I lost a good job at the beginning of the pandemic, and while I did eventually find a replacement, the pay just wasn’t cutting it. I started experimenting with online sex work
I’ve begun the process of connecting with other sex workers over social media but I haven’t really gotten close with anyone yet. It’s definitely been nice to platonically connect with people I know won’t judge but dating has been a different story. I’m struggling with the question of when to disclose my status as a sex worker.
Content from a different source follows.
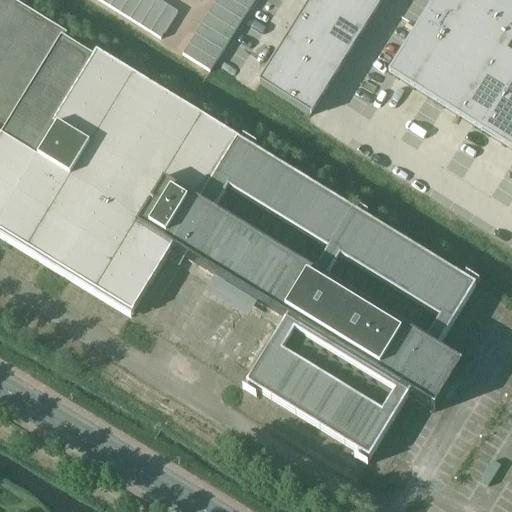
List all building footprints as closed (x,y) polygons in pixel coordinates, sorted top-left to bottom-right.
[(0,0),(0,238),(131,320),(170,257),(284,327),(246,389),(371,466),(410,401),(436,417),(463,373),(437,357),(478,290),(96,55),(93,61),(64,43),(66,38),(4,0),(0,0)] [(115,0),(111,8),(121,14),(129,0),(115,0)] [(129,0),(121,14),(131,20),(143,0),(129,0)] [(143,0),(131,20),(142,26),(157,0),(143,0)] [(160,0),(157,0),(142,26),(152,32),(169,5),(160,0)] [(249,12),(229,0),(218,0),(215,5),(243,22),(249,12)] [(255,2),(252,0),(229,0),(249,12),(255,2)] [(335,9),(319,0),(304,0),(296,14),(322,30),(335,9)] [(340,0),(319,0),(335,9),(340,0)] [(374,5),(366,0),(340,0),(335,9),(361,26),(374,5)] [(459,0),(426,0),(423,6),(447,20),(459,0)] [(459,0),(447,20),(469,35),(490,0),(459,0)] [(511,0),(490,0),(469,35),(492,49),(511,16),(511,0)] [(169,5),(152,32),(162,39),(179,12),(169,5)] [(243,22),(215,5),(209,15),(236,32),(243,22)] [(447,20),(423,6),(386,64),(410,79),(447,20)] [(361,26),(335,9),(322,30),(348,46),(361,26)] [(322,30),(296,14),(283,34),(309,51),(322,30)] [(236,32),(209,15),(203,26),(230,43),(236,32)] [(511,16),(492,49),(511,61),(511,16)] [(447,20),(410,79),(433,93),(469,35),(447,20)] [(230,43),(203,26),(196,36),(224,53),(230,43)] [(348,46),(322,30),(309,51),(335,67),(348,46)] [(309,51),(283,34),(270,55),(296,71),(309,51)] [(469,35),(433,93),(456,107),(492,49),(469,35)] [(224,53),(196,36),(190,46),(217,63),(224,53)] [(217,63),(190,46),(184,56),(211,73),(217,63)] [(511,61),(492,49),(456,107),(478,122),(511,67),(511,61)] [(335,67),(309,51),(296,71),(323,88),(335,67)] [(296,71),(270,55),(257,76),(283,92),(296,71)] [(511,67),(478,122),(501,136),(511,118),(511,67)] [(323,88),(296,71),(283,92),(310,109),(323,88)] [(511,118),(501,136),(511,142),(511,118)]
I only date men, who on the whole, still seem deeply conflicted about seeing sex workers as human enough to partner with. For all the popularity of OnlyFans, sex work stigma is still so common, and I’ve had people say awful things to me over dating apps when I’m honest about being a creator after matching. When is the best time to mention to potential suitors that I do sex work? I hate how heartbreaking the process has become.
My Lips Are Sealed
Dear My Lips Are Sealed,
I'm so sorry for your poor sweet heart. It must be really jarring to be confronted with the world’s conflicting reactions to your profession. On the one hand, OnlyFans is so well known, it's basically a household name. And yet, it’s clear that the new social permissiveness of porn has caused a huge backlash. Online sex workers continue to be chased around the internet as powerful forces enact their anti-porn agenda on the corporate entities that host it.
While all of that is happening, you yourself are still a rookie, and would likely still be finding your footing even under ideal circumstances. That’s quite a lot to navigate! It was a great idea to prioritize building community around yourself. As a member of a highly persecuted class of workers, strong support and solidarity will carry you far, and catch you if you fall on hard times.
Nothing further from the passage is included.